#### The problem
If a line in the data contains "down", copy it out.

#### Data for review
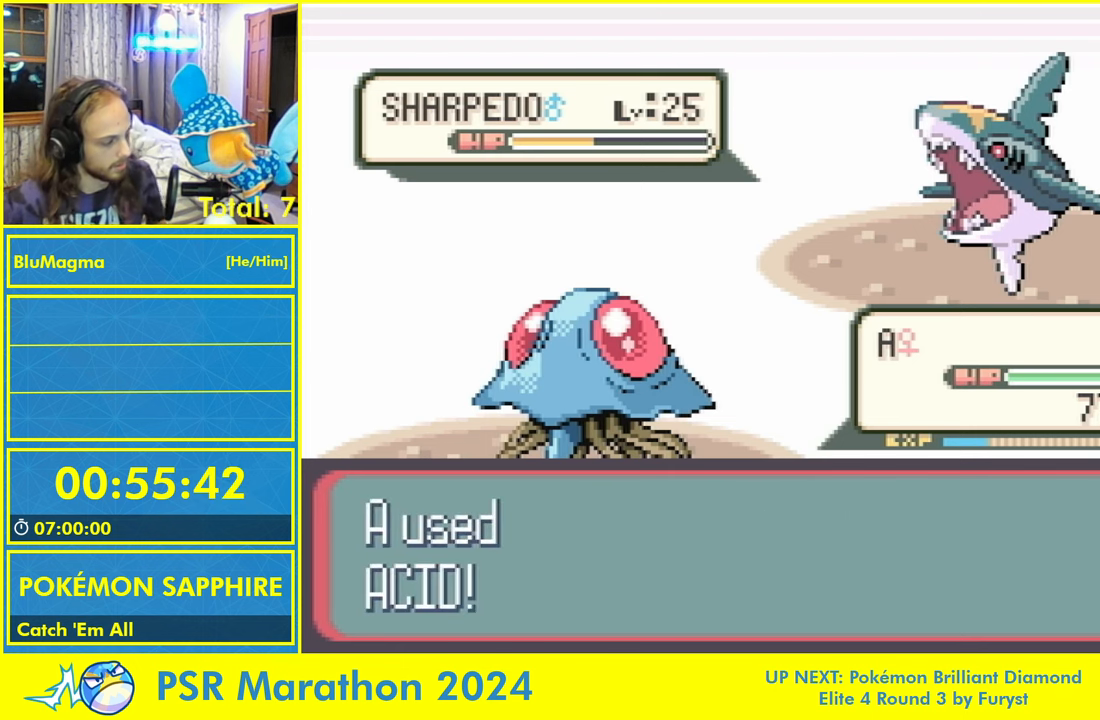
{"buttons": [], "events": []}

==

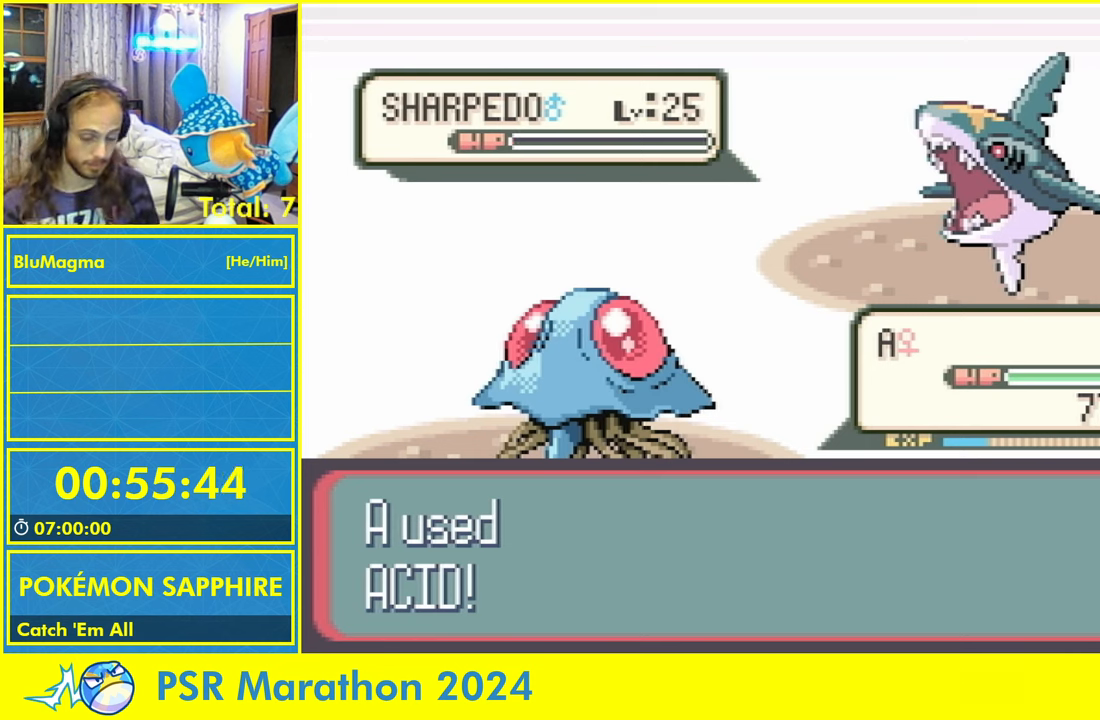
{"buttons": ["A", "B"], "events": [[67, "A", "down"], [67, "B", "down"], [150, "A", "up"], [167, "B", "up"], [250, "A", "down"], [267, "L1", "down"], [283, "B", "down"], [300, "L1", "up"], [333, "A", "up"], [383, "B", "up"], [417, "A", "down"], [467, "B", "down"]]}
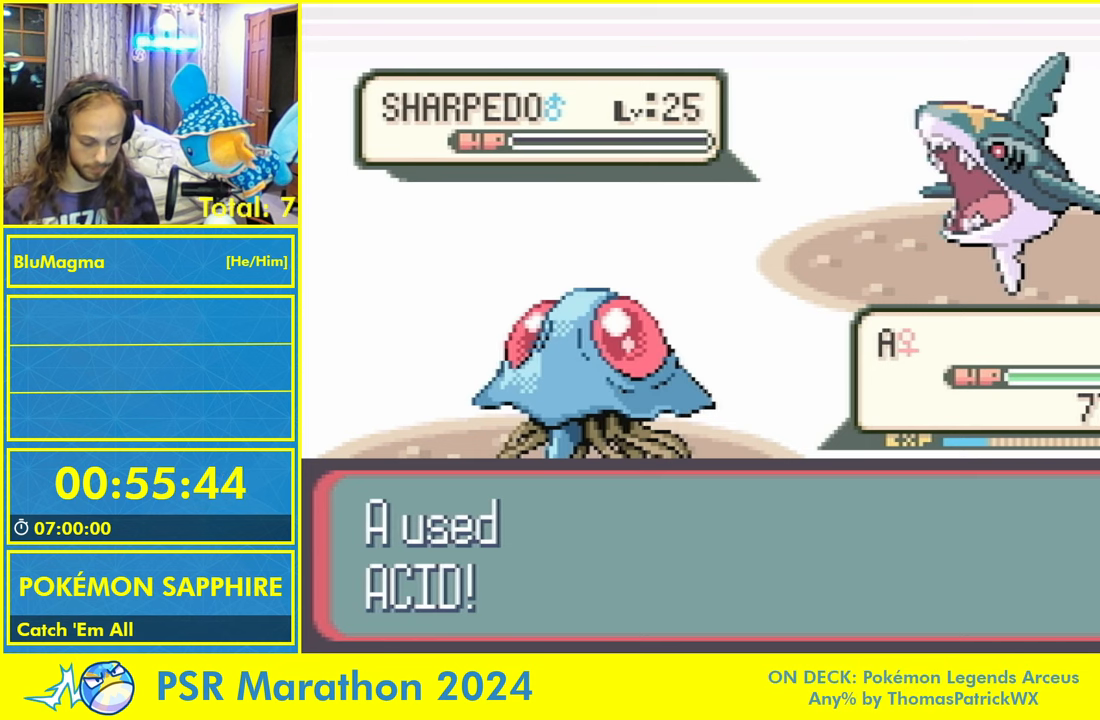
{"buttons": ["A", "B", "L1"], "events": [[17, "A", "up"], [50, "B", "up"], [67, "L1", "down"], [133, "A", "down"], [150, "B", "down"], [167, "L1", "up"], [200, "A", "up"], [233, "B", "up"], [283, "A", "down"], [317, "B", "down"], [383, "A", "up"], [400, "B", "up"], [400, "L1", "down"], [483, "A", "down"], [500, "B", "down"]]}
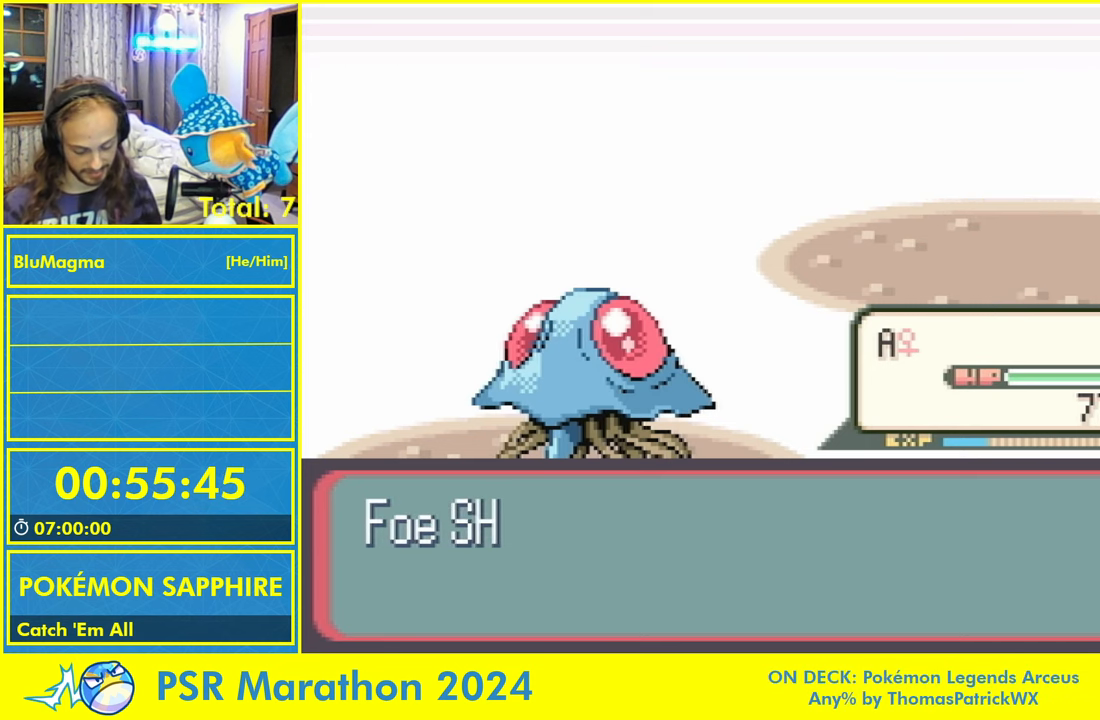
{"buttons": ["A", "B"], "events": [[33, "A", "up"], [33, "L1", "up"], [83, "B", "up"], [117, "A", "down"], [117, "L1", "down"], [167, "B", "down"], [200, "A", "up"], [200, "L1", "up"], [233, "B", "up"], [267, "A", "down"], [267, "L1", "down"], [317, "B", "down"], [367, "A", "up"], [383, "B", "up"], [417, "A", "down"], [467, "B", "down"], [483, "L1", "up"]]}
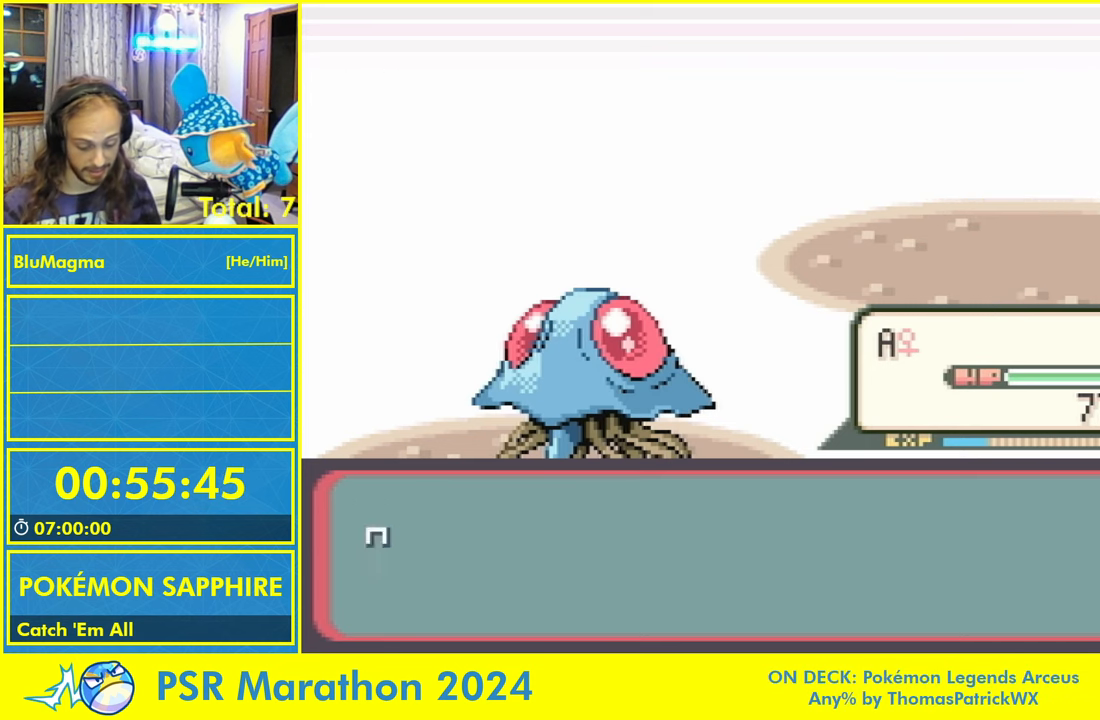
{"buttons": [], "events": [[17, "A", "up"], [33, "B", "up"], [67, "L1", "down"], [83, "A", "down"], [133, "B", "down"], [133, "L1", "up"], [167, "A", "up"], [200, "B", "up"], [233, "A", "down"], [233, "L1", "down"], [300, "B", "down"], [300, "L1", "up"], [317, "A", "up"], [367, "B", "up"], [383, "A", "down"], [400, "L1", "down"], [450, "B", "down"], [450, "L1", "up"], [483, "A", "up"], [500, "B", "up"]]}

#### Output below
{"buttons": ["A", "B"], "events": [[67, "A", "down"], [67, "B", "down"], [150, "A", "up"], [167, "B", "up"], [250, "A", "down"], [267, "L1", "down"], [283, "B", "down"], [300, "L1", "up"], [333, "A", "up"], [383, "B", "up"], [417, "A", "down"], [467, "B", "down"]]}
{"buttons": ["A", "B", "L1"], "events": [[17, "A", "up"], [50, "B", "up"], [67, "L1", "down"], [133, "A", "down"], [150, "B", "down"], [167, "L1", "up"], [200, "A", "up"], [233, "B", "up"], [283, "A", "down"], [317, "B", "down"], [383, "A", "up"], [400, "B", "up"], [400, "L1", "down"], [483, "A", "down"], [500, "B", "down"]]}
{"buttons": ["A", "B"], "events": [[33, "A", "up"], [33, "L1", "up"], [83, "B", "up"], [117, "A", "down"], [117, "L1", "down"], [167, "B", "down"], [200, "A", "up"], [200, "L1", "up"], [233, "B", "up"], [267, "A", "down"], [267, "L1", "down"], [317, "B", "down"], [367, "A", "up"], [383, "B", "up"], [417, "A", "down"], [467, "B", "down"], [483, "L1", "up"]]}
{"buttons": [], "events": [[17, "A", "up"], [33, "B", "up"], [67, "L1", "down"], [83, "A", "down"], [133, "B", "down"], [133, "L1", "up"], [167, "A", "up"], [200, "B", "up"], [233, "A", "down"], [233, "L1", "down"], [300, "B", "down"], [300, "L1", "up"], [317, "A", "up"], [367, "B", "up"], [383, "A", "down"], [400, "L1", "down"], [450, "B", "down"], [450, "L1", "up"], [483, "A", "up"], [500, "B", "up"]]}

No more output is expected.